We introduce the priorities of the layers: ${\mathrm{w}}_1=0,1$; ${\mathrm{w}}_2=0,7$; ${\mathrm{w}}_3=0,5$.

Let $\mathrm{X}[0]=\left[\begin{array}{l}2\hfill \\ 3\hfill \\ 1\hfill \\ 0\hfill \end{array}\right]$, ${\mathrm{X}}^{\ast }=\left[\begin{array}{l}\\ \\ \\ 3\hfill \end{array}\right]$, ${\mathrm{D}}^{\ast }=\left[\begin{array}{l}\\ \\ 3\hfill \end{array}\right]$; $\mathrm{g}=\frac{2}{3}$; $\mathsf{\epsilon }=0,1$.

Let us construct a state tree taking into account the priorities (Figure 2).

For each found state and its corresponding control, we find the value of the functional (2) and write it into

Table 1. The values of the functional (2) for the neighborhood model in Figure 1, taking into account the priorities.

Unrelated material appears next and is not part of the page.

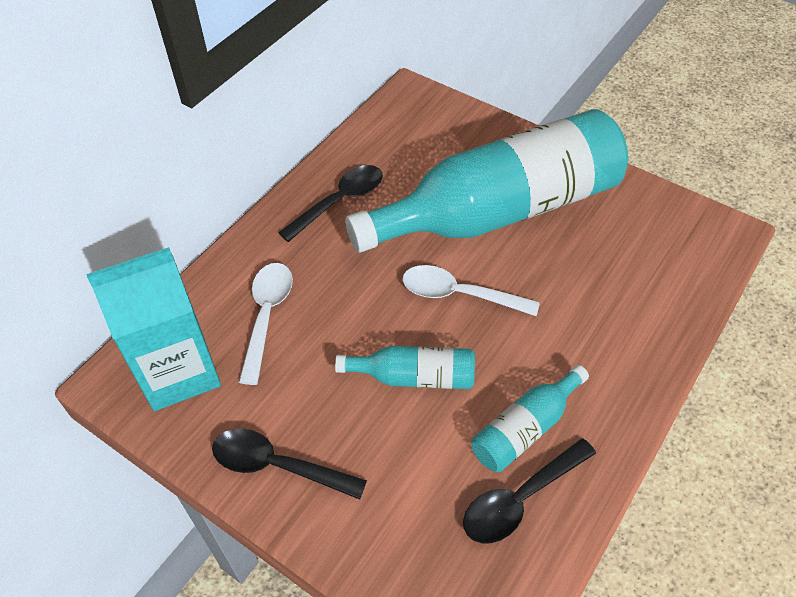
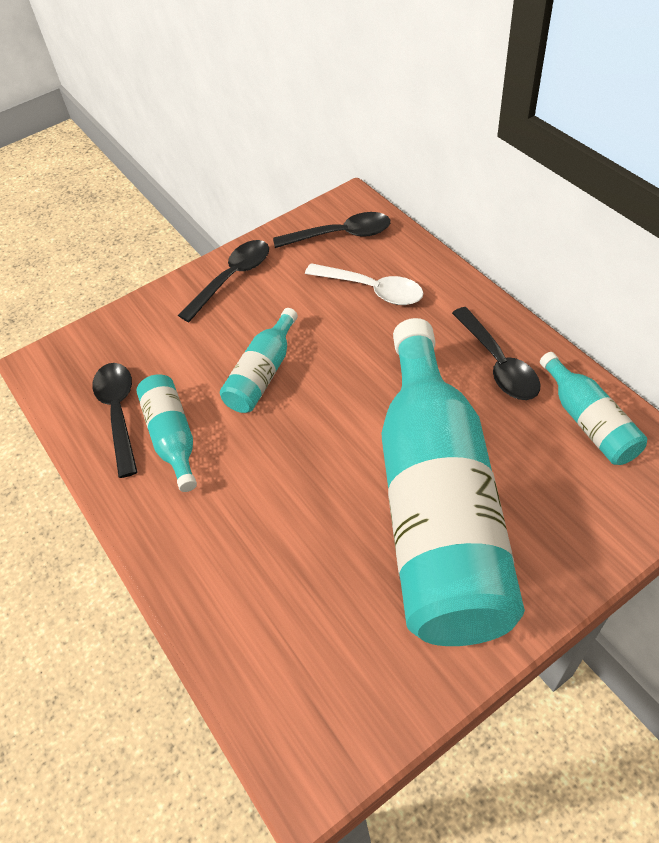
camera: 115 degrees right, 0 degrees up
(179, 372) = (341, 235): turquoise carton -> black spoon
(382, 142) = (588, 422): none -> turquoise bottle
(459, 294) = (335, 432): white spoon -> none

$\mathbf{t}$	$\mathbf{X}\left[\mathbf{t}+1\right]$				$\mathbf{D}\mathbf{t}$			$\mathbf{K}$
0	1	3	2	0	0	1	0	1.414214
1	0	3	3	0	0	2	0	1.414214
2	0	2	2	1	0	2	1	0.942809
3	0	1	1	2	0	2	2	0.471405
4	0	0	0	3	0	2	3	0

.

Thus, the optimal solution giving the minimal value of the functional (2) ${\mathrm{K}}_{\min }=0$ is $\mathrm{X}[5]={[0,0,0,3]}^{\mathrm{T}}$. The optimal control leading to this solution is equal to $\mathrm{D}4={[0,2,3]}^{\mathrm{T}}$, and the optimal path is ${\mathrm{P}}_{{\mathrm{K}}_{\min }}=\{2,2,3,3,3\}$.

The solution is obtained in five steps. In the absence of priorities and the non-determinacy measure, a similar task is solved in 18 steps.

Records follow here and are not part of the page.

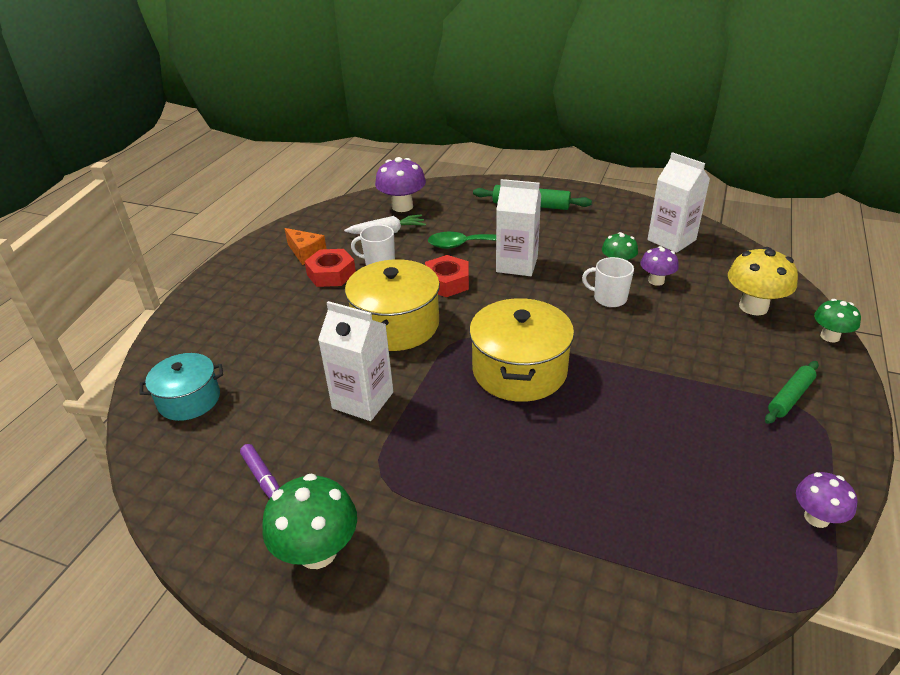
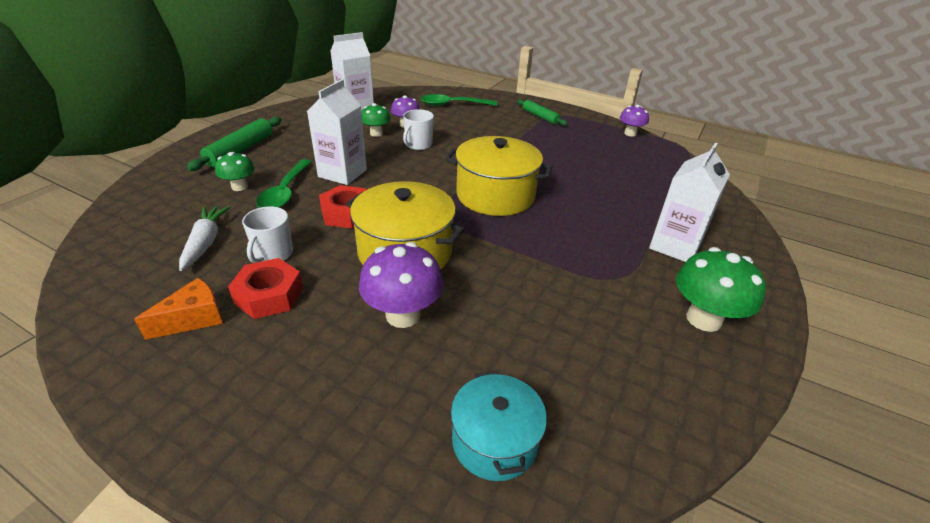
camera: 85 degrees left, 0 degrees up
(263, 478) = (627, 357): purple marker -> none
(363, 400) = (519, 282): white carton -> white carton (675, 246)
(402, 206) = (150, 226): purple mushroom -> purple mushroom (403, 315)
(753, 307) = (452, 105): yellow mushroom -> green spoon
(830, 336) = (490, 94): green mushroom -> green mushroom (239, 187)

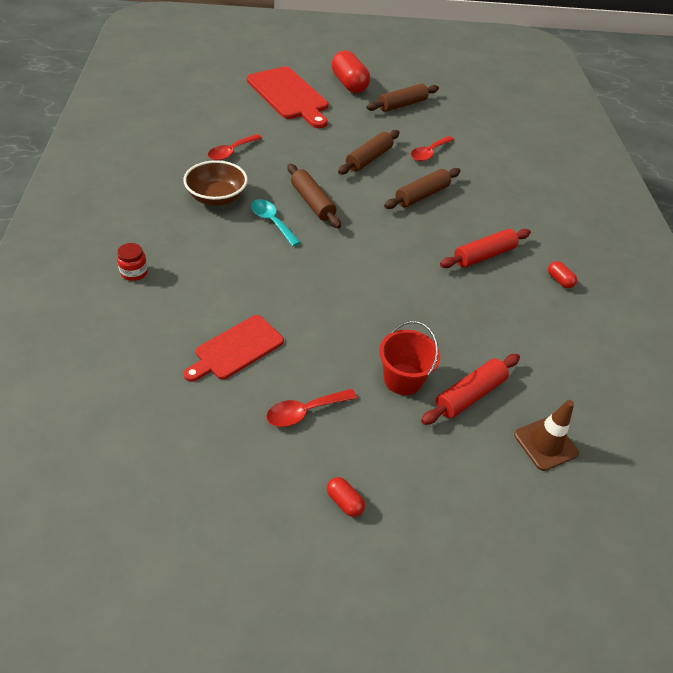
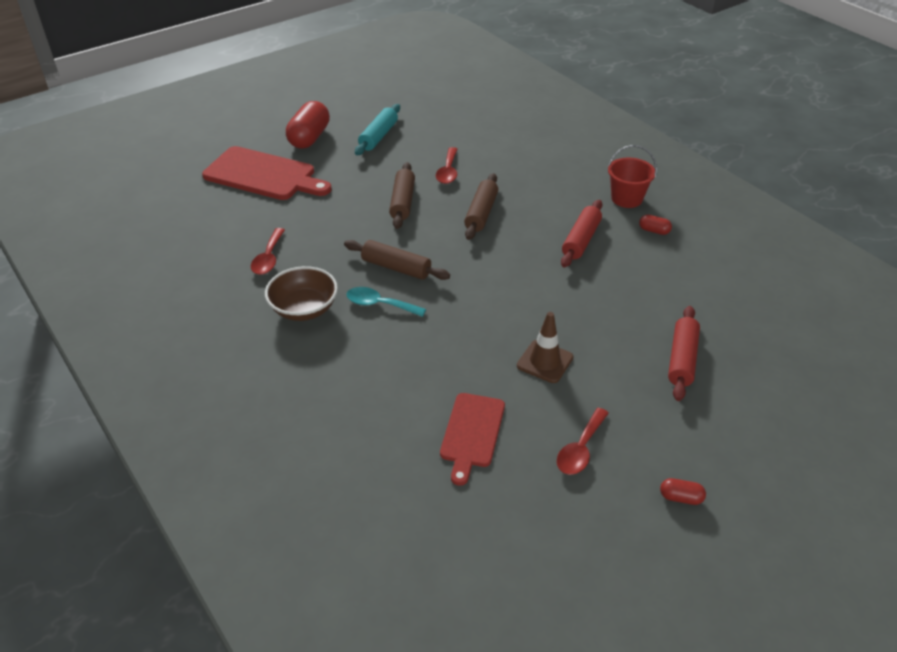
camera: 30 degrees left, 5 degrees down
(134, 272) = (305, 421): red jar -> none
(349, 84) = (309, 138): red capsule -> red capsule turned 75 degrees clockwise
(402, 105) = (378, 136): brown rolling pin -> turquoise rolling pin
(403, 379) = (624, 377): red bucket -> red bucket (626, 198)
(545, 444) = (765, 364): brown traffic cone -> brown traffic cone (545, 361)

From the above example, it can be seen that the optimal solution when comparing priority layers and using the non-determinacy measure can be obtained much faster (the state tree is shorter) than the method without using priorities.

6. Conclusions

Non-deterministic dynamic neighborhood models are considered in this paper. The notion of a non-determinacy measure is given, the use of which makes it possible to vary the non-determinacy of the neighborhood model; an algorithm for solving the reachability problem for a neighborhood model with variable non-determinacy and layer priorities is also given.

An example of solving the reachability problem is considered. It is shown that it is possible to obtain an optimal solution when comparing priority layers and using the non-determinacy measure, rather than without using priorities.

It is planned to further develop the theory of non-deterministic dynamic neighborhood models, namely, to develop the algorithms for their structural identification and control, as well as to apply the obtained results in order to model complex non-deterministic spatially distributed systems and study their properties.